• [Request]
Copy the records from the line with "name author: (L.) Rottb. ex Retz." through the end of the records, changing "locality" to "site" and leaving everything else unchanged.

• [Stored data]
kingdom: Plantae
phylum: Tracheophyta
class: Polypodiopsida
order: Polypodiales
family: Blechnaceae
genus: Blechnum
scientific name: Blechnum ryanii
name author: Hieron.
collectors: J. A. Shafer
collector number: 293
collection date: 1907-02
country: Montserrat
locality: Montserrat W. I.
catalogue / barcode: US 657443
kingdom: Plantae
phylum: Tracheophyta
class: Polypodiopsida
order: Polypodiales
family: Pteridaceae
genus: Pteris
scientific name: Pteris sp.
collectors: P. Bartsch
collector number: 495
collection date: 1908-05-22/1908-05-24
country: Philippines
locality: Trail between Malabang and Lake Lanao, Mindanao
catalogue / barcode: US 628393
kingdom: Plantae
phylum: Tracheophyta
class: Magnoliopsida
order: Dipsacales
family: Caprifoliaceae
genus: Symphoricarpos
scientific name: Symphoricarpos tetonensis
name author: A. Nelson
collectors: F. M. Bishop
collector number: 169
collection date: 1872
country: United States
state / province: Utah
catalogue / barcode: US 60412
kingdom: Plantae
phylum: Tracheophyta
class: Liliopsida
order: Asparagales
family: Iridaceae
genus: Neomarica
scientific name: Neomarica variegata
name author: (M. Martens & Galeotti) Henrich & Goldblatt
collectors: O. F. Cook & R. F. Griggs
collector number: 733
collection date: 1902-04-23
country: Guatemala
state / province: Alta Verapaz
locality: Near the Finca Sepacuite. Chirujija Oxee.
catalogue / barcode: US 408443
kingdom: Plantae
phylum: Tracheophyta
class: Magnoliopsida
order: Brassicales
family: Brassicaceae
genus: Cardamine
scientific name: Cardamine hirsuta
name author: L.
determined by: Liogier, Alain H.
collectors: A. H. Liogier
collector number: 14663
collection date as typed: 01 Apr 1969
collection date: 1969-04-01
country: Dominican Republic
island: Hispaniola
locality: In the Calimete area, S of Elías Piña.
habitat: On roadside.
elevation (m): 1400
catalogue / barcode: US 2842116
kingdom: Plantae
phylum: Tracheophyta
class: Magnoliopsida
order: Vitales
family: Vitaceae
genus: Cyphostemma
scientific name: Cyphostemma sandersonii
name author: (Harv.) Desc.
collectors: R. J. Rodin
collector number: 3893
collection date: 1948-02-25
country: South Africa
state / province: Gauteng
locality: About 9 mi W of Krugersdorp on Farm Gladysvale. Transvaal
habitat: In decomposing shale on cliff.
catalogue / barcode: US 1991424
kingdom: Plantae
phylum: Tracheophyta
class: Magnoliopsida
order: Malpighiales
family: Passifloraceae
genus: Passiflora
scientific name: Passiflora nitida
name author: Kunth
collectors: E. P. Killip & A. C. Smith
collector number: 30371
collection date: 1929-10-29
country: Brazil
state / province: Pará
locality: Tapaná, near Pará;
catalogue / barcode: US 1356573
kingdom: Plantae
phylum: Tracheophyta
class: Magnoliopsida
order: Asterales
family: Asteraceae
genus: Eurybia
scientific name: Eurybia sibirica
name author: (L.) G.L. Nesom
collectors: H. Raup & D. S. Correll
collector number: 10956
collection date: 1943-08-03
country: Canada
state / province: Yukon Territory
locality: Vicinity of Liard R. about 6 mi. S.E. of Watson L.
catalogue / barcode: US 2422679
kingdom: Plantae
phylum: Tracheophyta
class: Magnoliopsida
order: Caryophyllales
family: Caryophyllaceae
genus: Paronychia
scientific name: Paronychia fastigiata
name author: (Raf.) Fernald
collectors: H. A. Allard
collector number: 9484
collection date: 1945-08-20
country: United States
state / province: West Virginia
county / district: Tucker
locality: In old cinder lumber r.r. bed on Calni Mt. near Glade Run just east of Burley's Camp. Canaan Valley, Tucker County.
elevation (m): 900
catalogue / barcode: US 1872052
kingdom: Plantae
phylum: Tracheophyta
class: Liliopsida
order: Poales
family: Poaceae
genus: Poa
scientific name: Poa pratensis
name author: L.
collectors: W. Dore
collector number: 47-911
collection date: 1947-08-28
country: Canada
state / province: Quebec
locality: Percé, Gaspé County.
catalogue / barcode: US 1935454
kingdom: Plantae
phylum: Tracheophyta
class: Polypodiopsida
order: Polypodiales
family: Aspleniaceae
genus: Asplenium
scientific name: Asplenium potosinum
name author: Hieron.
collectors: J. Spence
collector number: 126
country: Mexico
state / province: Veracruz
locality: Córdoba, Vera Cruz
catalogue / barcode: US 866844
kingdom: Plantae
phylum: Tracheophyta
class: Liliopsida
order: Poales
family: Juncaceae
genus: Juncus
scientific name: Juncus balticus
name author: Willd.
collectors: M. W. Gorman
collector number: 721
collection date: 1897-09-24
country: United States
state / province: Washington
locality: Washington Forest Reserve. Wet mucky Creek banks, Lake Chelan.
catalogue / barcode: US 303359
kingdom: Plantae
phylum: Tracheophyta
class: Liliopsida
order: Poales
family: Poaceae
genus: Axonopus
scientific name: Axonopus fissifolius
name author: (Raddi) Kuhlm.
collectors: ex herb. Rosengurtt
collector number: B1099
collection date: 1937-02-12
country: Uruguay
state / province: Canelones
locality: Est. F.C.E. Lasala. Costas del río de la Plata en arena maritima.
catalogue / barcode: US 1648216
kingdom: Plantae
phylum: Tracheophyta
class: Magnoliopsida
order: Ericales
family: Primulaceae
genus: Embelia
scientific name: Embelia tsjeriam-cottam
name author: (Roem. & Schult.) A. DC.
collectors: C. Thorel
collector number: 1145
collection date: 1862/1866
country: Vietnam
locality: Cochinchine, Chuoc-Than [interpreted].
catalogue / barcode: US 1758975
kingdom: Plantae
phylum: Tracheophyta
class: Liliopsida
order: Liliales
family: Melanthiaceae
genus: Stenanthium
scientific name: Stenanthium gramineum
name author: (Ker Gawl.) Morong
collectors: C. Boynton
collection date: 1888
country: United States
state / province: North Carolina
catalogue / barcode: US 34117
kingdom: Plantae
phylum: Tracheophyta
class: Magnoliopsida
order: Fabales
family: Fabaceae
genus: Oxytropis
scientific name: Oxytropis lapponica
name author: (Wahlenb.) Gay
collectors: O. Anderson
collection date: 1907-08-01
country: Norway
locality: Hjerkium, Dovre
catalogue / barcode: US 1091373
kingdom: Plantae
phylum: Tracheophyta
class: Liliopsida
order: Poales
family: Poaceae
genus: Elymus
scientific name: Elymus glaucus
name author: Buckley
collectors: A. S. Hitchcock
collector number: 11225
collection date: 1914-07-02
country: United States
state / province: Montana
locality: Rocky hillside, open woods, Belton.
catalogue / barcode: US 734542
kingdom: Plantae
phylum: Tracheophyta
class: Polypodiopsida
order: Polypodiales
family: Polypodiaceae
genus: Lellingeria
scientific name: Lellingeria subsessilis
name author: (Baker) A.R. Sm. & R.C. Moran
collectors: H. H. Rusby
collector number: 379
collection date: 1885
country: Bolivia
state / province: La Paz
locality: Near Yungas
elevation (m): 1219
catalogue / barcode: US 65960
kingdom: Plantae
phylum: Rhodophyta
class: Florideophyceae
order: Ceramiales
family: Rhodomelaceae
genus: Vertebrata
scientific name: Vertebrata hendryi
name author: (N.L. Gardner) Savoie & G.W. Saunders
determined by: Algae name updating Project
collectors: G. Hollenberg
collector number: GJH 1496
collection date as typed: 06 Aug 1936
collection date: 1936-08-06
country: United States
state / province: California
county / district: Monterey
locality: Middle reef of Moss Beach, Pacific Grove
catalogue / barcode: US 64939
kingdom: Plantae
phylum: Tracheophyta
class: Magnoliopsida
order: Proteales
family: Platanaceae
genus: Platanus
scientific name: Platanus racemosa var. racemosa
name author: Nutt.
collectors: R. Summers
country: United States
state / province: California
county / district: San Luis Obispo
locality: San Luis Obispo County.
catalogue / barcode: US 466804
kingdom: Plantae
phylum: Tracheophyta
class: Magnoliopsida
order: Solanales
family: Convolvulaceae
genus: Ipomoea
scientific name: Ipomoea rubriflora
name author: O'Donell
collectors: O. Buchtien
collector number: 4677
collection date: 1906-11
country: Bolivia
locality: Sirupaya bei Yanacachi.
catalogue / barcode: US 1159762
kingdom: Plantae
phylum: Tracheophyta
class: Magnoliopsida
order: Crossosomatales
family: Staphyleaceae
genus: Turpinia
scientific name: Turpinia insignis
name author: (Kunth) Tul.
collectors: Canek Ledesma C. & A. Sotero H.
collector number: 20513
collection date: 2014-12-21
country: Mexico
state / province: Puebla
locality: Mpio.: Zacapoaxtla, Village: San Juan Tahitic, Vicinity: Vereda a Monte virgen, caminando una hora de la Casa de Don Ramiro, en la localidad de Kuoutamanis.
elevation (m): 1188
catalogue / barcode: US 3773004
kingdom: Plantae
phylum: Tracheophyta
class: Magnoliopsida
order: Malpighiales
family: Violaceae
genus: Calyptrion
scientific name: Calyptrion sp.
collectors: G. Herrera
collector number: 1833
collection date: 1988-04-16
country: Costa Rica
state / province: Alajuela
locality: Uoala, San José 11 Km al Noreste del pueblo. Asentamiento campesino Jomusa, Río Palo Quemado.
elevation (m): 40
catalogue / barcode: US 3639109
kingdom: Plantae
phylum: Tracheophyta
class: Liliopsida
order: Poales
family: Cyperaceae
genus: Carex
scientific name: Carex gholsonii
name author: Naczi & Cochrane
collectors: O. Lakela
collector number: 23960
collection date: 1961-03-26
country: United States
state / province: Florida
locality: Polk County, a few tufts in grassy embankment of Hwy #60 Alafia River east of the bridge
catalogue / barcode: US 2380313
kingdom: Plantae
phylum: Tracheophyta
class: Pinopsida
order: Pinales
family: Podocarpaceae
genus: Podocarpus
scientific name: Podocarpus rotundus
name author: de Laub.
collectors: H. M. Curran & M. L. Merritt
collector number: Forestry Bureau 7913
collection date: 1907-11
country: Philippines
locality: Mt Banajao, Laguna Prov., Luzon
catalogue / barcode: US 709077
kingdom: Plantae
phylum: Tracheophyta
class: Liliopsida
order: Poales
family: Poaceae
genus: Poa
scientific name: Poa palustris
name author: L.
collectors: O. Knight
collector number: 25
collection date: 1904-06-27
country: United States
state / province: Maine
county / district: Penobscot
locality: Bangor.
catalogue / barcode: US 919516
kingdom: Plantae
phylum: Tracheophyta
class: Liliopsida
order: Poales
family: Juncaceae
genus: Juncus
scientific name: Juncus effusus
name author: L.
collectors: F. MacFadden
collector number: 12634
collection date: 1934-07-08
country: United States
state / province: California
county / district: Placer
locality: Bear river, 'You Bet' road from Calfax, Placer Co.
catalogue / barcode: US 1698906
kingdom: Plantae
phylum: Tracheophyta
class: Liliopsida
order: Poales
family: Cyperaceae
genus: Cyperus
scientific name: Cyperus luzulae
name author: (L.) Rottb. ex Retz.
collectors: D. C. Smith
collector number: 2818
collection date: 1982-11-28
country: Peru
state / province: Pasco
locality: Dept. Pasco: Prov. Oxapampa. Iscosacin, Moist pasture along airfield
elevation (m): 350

• [Output for this exercise]
name author: (L.) Rottb. ex Retz.
collectors: D. C. Smith
collector number: 2818
collection date: 1982-11-28
country: Peru
state / province: Pasco
site: Dept. Pasco: Prov. Oxapampa. Iscosacin, Moist pasture along airfield
elevation (m): 350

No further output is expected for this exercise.